Before I run the risk of sounding like a monotonous robot, however, I must say that I do find breaks in my routine important. I always try to take time out at the end of a day to think about the day. One of my resolutions for the new calendar year is to keep a daily diary of sorts in which I can jot down a few of my musings. Of course, doing random things with my friends is also always welcome and I jump at opportunities to take the occasional trek beyond the confines of Hanover. Planning events for my floor is fun and I've also decided that I'm going to write (not blitz) home more often.

Whatever my routine is, I've always felt that it's a signal to me that I've never fundamentally changed since I've come here. To be sure, I've undergone some minor adjustments in my perspective and general mode of thought, but I don't think I've really changed much at all. I still value the same qualities in both myself and in my close friends, I possess the same ideological slants and I conduct myself in pretty much the same manner as I did when I was in the army.
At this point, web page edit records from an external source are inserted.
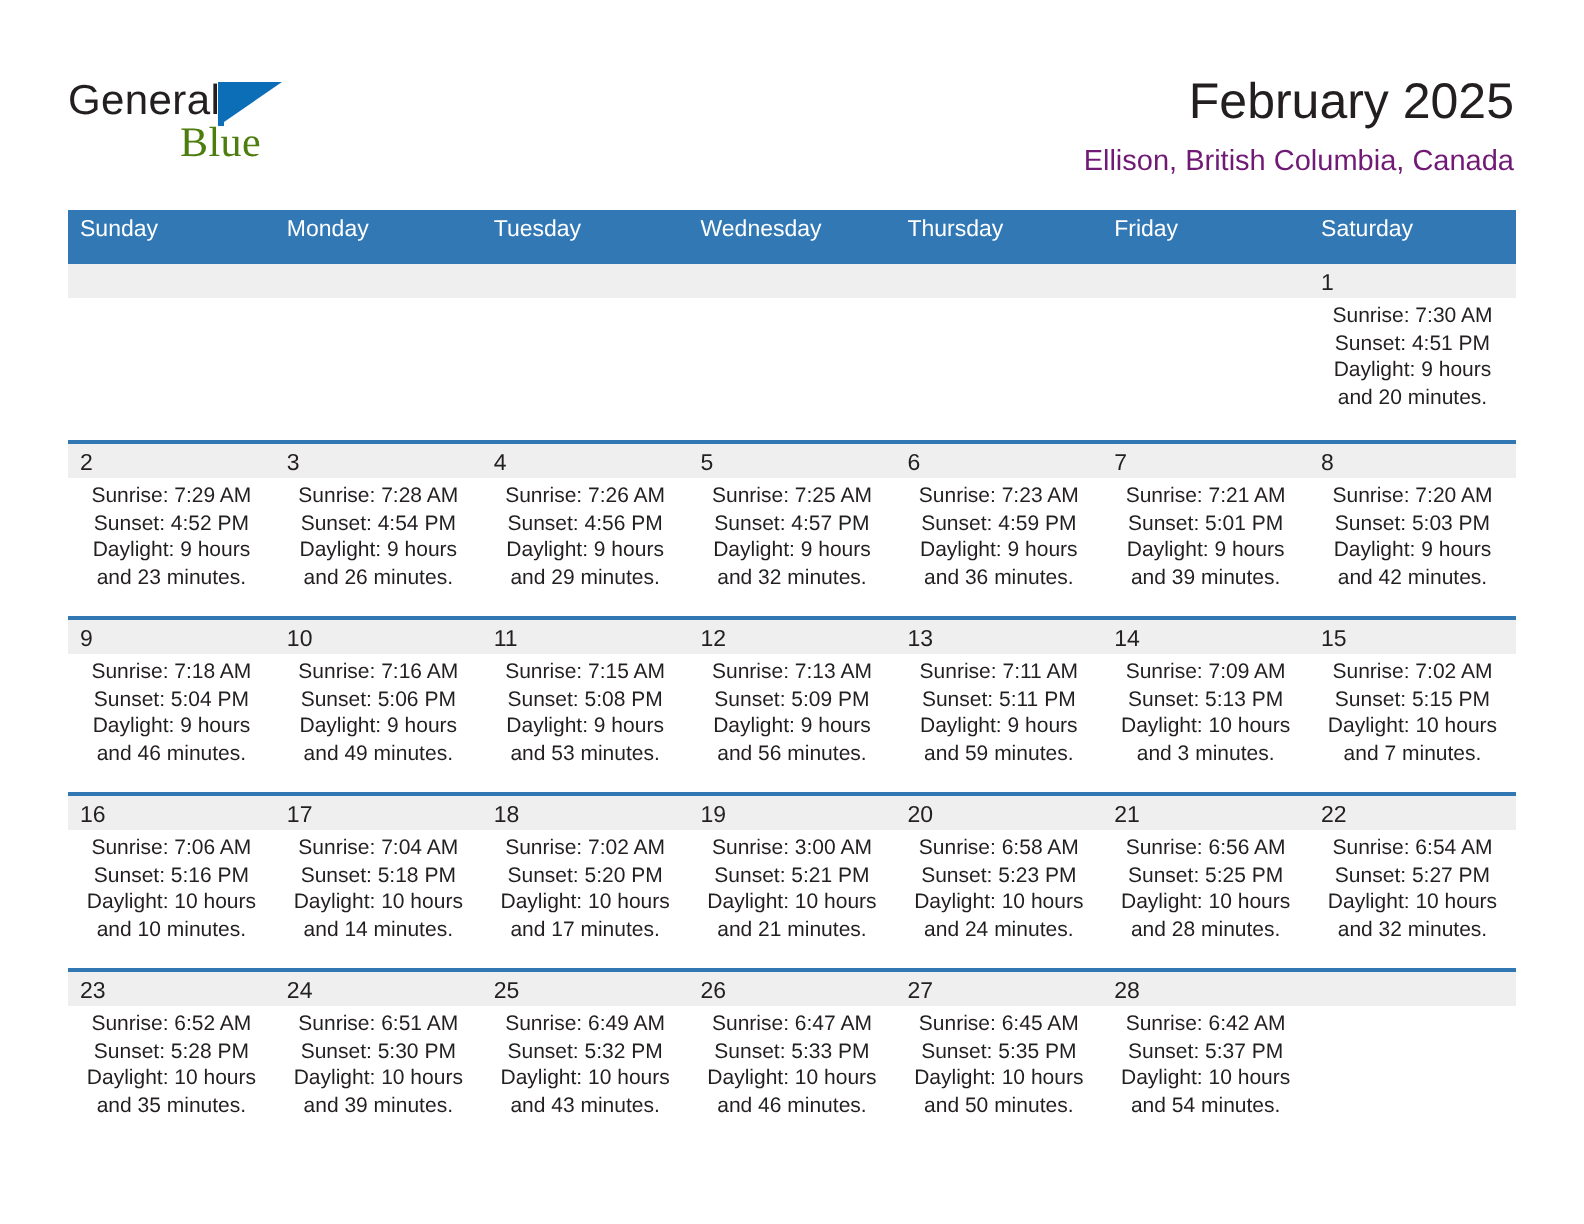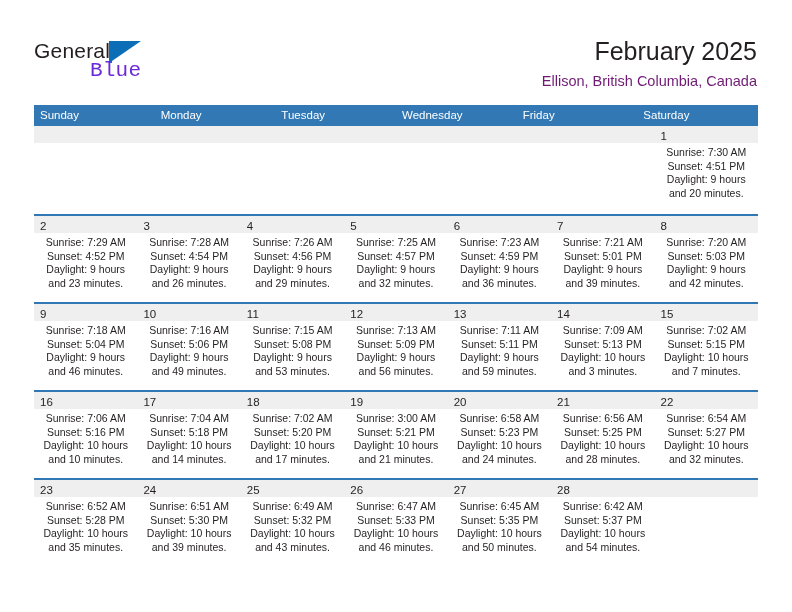--- a/index.html
+++ b/index.html
@@ -46,22 +46,22 @@
     letter-spacing: 0.2px;
     color: #231f20;
     font-family: "Liberation Sans", sans-serif;
   }
   .brand-blue {
     position: absolute;
     left: 56px;
     top: 20px;
     font-size: 21px;
     letter-spacing: 0.2px;
-    color: #6d28d9;
-    font-family: Liberation Mono, monospace;
+    color: #4d7c0f;
+    font-family: Liberation Serif, serif;
   }
   .brand-mark {
     position: absolute;
     left: 75px;
     top: 2px;
     width: 34px;
     height: 22px;
   }
   .brand-mark .bar {
     position: absolute;
@@ -105,21 +105,21 @@
   .calendar {
     position: absolute;
     left: 34px;
     top: 105px;
     width: 724px;
   }
 
   .weekday-row {
     display: flex;
     background: #3178b5;
-    height: 21px;
+    height: 27px;
   }
   .weekday {
     flex: 1 1 0;
     color: #ffffff;
     font-size: 11.5px;
     line-height: 21px;
     padding-left: 6px;
     box-sizing: border-box;
     white-space: nowrap;
     overflow: hidden;
@@ -188,20 +188,21 @@
     </div>
 
   </div>
 
   <div class="calendar">
     <div class="weekday-row" id="weekday-row">
         <div class="weekday">Sunday</div>
         <div class="weekday">Monday</div>
         <div class="weekday">Tuesday</div>
         <div class="weekday">Wednesday</div>
+        <div class="weekday">Thursday</div>
         <div class="weekday">Friday</div>
         <div class="weekday">Saturday</div>
       </div>
     <div id="weeks-container">
         <div class="week-row">
           <div class="day-cell empty">
             <div class="day-band"><span class="day-num"></span></div>
             <div class="day-body"></div>
           </div>
           <div class="day-cell empty">

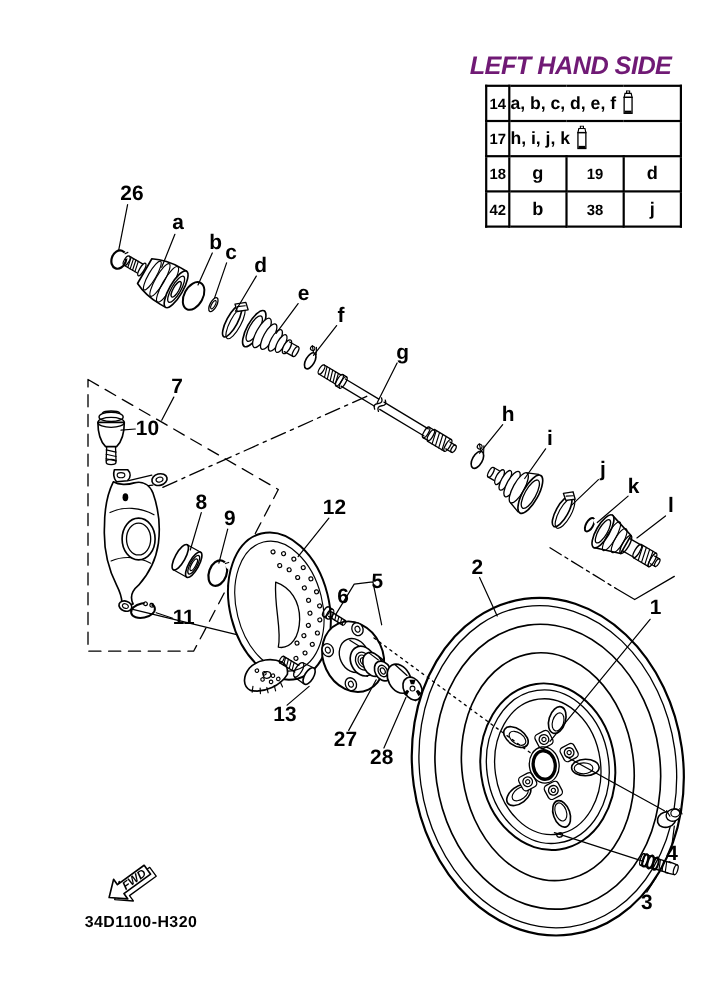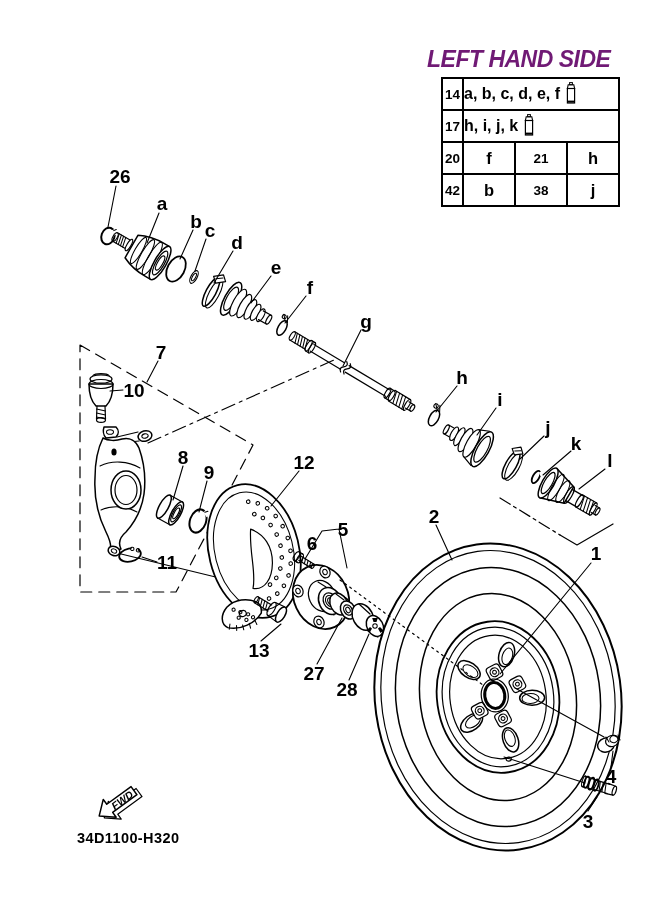--- a/index.html
+++ b/index.html
@@ -51,24 +51,24 @@
       <tr>
         <td class="num">17</td>
         <td class="letters" colspan="3"><span>h, i, j, k</span><svg class="tube" width="12" height="25" viewBox="0 0 12 25">
                 <rect x="4.6" y="0.6" width="2.8" height="2.2" fill="none" stroke="#000" stroke-width="1"></rect>
                 <path d="M3.2,2.8 L8.8,2.8 L9.6,6.5 L2.4,6.5 Z" fill="none" stroke="#000" stroke-width="1.1"></path>
                 <rect x="2.4" y="6.5" width="7.2" height="14.5" fill="none" stroke="#000" stroke-width="1.2"></rect>
                 <rect x="2.9" y="18.6" width="6.2" height="2" fill="#000"></rect>
               </svg></td>
       </tr>
       <tr>
-        <td class="num">20</td>
-        <td class="val c2">f</td>
-        <td class="num">21</td>
-        <td class="val c4">h</td>
+        <td class="num">18</td>
+        <td class="val c2">g</td>
+        <td class="num">19</td>
+        <td class="val c4">d</td>
       </tr>
       <tr>
         <td class="num">42</td>
         <td class="val c2">b</td>
         <td class="num">38</td>
         <td class="val c4">j</td>
       </tr>
     </tbody>
       </table>
   </div>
Personally, every term is an adventure for me -- spiritually, mentally and physically -- in all senses of the word. However, I find that it's always the internal constant (as manifested in my outward routine) that keeps me rooted in the middle of a turbulent quarter, and somehow that hasn't changed at all since I've been here. I wonder how much this applies to the rest of the people on campus -- have their Dartmouth experiences fundamentally altered them at all?